ACTIVITY | Identify, in the records below, every line where the string "information" appears, and copy each such line.

:: MATERIAL SUPPLIED ::

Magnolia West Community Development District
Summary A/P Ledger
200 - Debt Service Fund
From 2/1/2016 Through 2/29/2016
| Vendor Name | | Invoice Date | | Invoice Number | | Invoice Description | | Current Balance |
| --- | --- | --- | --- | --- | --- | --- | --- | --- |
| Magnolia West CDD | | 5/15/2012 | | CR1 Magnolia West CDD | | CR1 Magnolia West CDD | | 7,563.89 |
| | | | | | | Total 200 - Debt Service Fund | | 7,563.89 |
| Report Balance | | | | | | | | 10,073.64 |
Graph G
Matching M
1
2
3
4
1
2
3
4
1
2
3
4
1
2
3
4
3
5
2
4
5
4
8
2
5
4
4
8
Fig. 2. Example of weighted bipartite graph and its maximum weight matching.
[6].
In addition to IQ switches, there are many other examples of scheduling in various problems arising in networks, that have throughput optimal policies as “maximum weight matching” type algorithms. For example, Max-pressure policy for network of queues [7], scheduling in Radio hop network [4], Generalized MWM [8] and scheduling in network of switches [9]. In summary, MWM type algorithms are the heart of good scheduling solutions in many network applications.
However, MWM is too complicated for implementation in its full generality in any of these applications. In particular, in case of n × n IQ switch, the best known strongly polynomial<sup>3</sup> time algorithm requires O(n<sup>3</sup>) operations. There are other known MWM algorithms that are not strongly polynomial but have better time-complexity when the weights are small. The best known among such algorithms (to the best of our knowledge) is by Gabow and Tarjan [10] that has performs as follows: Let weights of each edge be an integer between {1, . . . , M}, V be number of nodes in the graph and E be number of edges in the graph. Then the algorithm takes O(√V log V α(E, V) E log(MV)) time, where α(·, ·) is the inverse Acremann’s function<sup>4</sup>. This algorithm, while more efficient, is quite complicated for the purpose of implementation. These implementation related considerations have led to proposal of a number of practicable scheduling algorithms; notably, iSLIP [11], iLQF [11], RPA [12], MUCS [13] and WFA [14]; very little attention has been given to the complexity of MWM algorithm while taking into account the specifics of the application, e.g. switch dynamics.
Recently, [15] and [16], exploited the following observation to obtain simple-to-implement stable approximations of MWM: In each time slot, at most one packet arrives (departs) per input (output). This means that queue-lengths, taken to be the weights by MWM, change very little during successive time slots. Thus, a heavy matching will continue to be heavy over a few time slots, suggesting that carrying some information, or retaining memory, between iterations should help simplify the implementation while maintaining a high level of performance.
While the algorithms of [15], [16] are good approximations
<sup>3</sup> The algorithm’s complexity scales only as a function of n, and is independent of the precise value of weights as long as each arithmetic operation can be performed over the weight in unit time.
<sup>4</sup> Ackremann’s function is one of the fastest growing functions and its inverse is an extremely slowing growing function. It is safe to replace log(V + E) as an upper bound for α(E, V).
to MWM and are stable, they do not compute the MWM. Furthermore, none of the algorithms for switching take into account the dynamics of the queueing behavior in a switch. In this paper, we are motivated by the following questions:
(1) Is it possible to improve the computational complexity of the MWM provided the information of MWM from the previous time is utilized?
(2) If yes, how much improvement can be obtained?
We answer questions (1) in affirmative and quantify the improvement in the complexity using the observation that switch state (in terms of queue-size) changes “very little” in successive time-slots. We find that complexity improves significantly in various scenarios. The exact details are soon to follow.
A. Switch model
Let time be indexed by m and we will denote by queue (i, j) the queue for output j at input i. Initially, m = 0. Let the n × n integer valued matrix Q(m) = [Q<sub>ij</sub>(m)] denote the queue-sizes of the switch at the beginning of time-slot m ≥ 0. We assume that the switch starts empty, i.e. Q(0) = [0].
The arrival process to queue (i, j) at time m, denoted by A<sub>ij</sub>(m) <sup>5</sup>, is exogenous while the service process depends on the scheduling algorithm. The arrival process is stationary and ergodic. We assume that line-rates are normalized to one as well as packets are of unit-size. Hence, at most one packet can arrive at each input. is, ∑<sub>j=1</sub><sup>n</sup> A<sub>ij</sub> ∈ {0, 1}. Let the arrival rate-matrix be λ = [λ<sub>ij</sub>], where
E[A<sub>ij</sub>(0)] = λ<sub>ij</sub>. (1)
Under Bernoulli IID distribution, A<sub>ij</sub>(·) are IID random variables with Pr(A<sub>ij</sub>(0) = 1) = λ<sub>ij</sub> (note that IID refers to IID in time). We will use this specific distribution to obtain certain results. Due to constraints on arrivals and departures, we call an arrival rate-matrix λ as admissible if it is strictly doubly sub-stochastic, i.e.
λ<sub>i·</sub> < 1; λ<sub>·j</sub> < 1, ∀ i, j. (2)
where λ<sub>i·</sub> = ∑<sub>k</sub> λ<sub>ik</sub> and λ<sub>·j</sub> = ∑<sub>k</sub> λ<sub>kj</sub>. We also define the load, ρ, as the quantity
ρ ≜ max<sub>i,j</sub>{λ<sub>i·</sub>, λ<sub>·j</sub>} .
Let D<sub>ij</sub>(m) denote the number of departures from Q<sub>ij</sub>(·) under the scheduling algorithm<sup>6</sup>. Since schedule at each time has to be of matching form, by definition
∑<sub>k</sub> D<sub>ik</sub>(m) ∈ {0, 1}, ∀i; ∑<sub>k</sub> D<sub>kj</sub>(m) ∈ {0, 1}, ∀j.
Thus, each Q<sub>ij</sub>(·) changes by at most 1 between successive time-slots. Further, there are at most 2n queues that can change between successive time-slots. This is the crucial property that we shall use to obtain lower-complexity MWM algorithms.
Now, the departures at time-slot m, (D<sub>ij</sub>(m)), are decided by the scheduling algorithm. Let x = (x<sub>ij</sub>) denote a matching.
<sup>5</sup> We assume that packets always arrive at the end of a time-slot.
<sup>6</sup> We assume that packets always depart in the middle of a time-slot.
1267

:::

EXPECTED ANSWER |
Recently, [15] and [16], exploited the following observation to obtain simple-to-implement stable approximations of MWM: In each time slot, at most one packet arrives (departs) per input (output). This means that queue-lengths, taken to be the weights by MWM, change very little during successive time slots. Thus, a heavy matching will continue to be heavy over a few time slots, suggesting that carrying some information, or retaining memory, between iterations should help simplify the implementation while maintaining a high level of performance.
(1) Is it possible to improve the computational complexity of the MWM provided the information of MWM from the previous time is utilized?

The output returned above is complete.